L’ascesa digitale della Russia: ecco Ruviki, la nuova Wikipedia Made in Moscow!

Ruviki

In un’epoca caratterizzata da crescenti tensioni geopolitiche e una corsa sempre più accesa verso la sovranità digitale, la Russia sta compiendo passi significativi per consolidare la sua presenza nel panorama dell’informazione online globale. E uno dei progetti più recenti e audaci del paese è Ruviki, una versione russa di Wikipedia pronta a essere lanciata a livello mondiale. Questa iniziativa rappresenta un ulteriore passo verso l’indipendenza digitale della Russia, una risposta alla situazione internazionale e alle sanzioni imposte a seguito del conflitto con l’Ucraina.

Il progetto Ruviki è stato approvato dal presidente Vladimir Putin nel maggio del 2022 ed è stato concepito come parte integrante della strategia di sovranità digitale del paese. Sebbene non siano stati resi noti dettagli finanziari o gli investitori coinvolti nell’operazione, la piattaforma ha suscitato un notevole interesse sia a livello nazionale che internazionale. Il test di Ruviki è iniziato a metà del 2023 ed ha già superato il numero di articoli presenti nella sezione russa di Wikipedia, dimostrando un ampio coinvolgimento nella creazione di contenuti da parte degli utenti russi.

Questa iniziativa assume una particolare rilevanza considerando che Wikipedia è stata oggetto di ripetute critiche da parte del governo russo a causa di presunte informazioni false e della mancata conformità alle leggi locali sui media. Ruviki si propone quindi come un’alternativa che rispecchia la visione e le politiche del governo russo. Al momento non è stato annunciato se verrà completamente bloccato l’accesso a Wikipedia in seguito al lancio di Ruviki, nonostante la Russia abbia già censurato Wikipedia nel 2015 a causa di contenuti relativi alla droga.

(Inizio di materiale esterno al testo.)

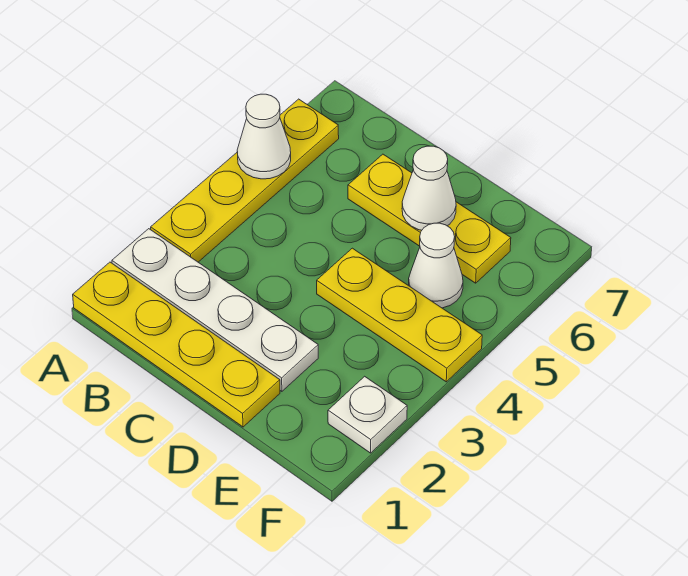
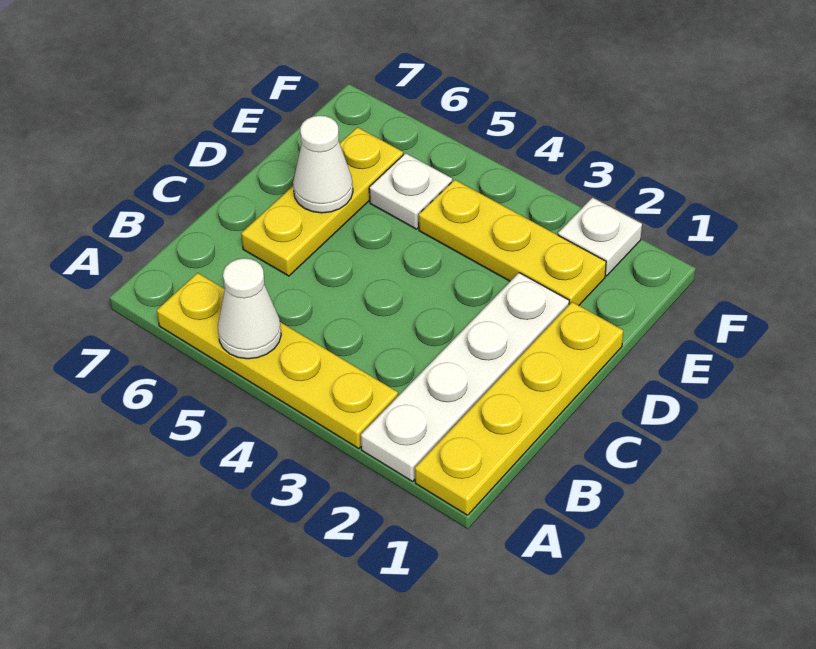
yellow 1x3 plate [317,248,482,382] -> yellow 1x3 plate turned to [419,180,606,305]
white 1x1 cone [409,223,463,308] -> white 1x1 plate [369,153,452,229]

E importante notare che la creazione di Ruviki segue il lancio di un’altra versione russa di Wikipedia chiamata Runiversalis, avvenuto nell’agosto del 2022 e sostenuta dal governo. Tuttavia, Ruviki sembra distinguersi per la sua maggiore indipendenza da Mosca, essendo guidata da Vladimir V. Medeyko, ex direttore di Wikimedia Russia.

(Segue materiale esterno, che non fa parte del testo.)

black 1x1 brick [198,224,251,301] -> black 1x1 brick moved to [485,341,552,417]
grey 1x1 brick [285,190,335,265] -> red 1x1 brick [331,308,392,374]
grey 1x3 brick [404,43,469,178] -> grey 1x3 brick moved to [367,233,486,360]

L’iniziativa di Ruviki fa parte di un più ampio sforzo da parte della Russia per promuovere strumenti digitali nazionali. Dopo l’inizio del conflitto con l’Ucraina, il governo ha spinto per l’utilizzo di Vkontakte, il social media russo, e ha promosso l’uso di smartphone domestici come AYYA T1, sviluppati dalla Smartecosystem locale. Questa strategia mira a garantire una maggiore autonomia digitale per la Russia e a ridurre la dipendenza da piattaforme straniere, in linea con l’obiettivo generale di sovranità digitale del paese.

In conclusione, il progetto Ruviki rappresenta un importante sviluppo nell’ambito della sovranità digitale della Russia, mettendo in evidenza la volontà del paese di consolidare la sua presenza nel mondo digitale globale e di controllare le informazioni online conformemente alla sua visione e alle sue politiche. Resta da vedere come questa nuova piattaforma si evolverà e quale impatto avrà sul panorama dell’informazione online a livello internazionale. La Russia sta dimostrando di non voler essere solo uno spettatore passivo nella corsa alla sovranità digitale, ma di voler essere un attore chiave nella definizione delle regole del gioco.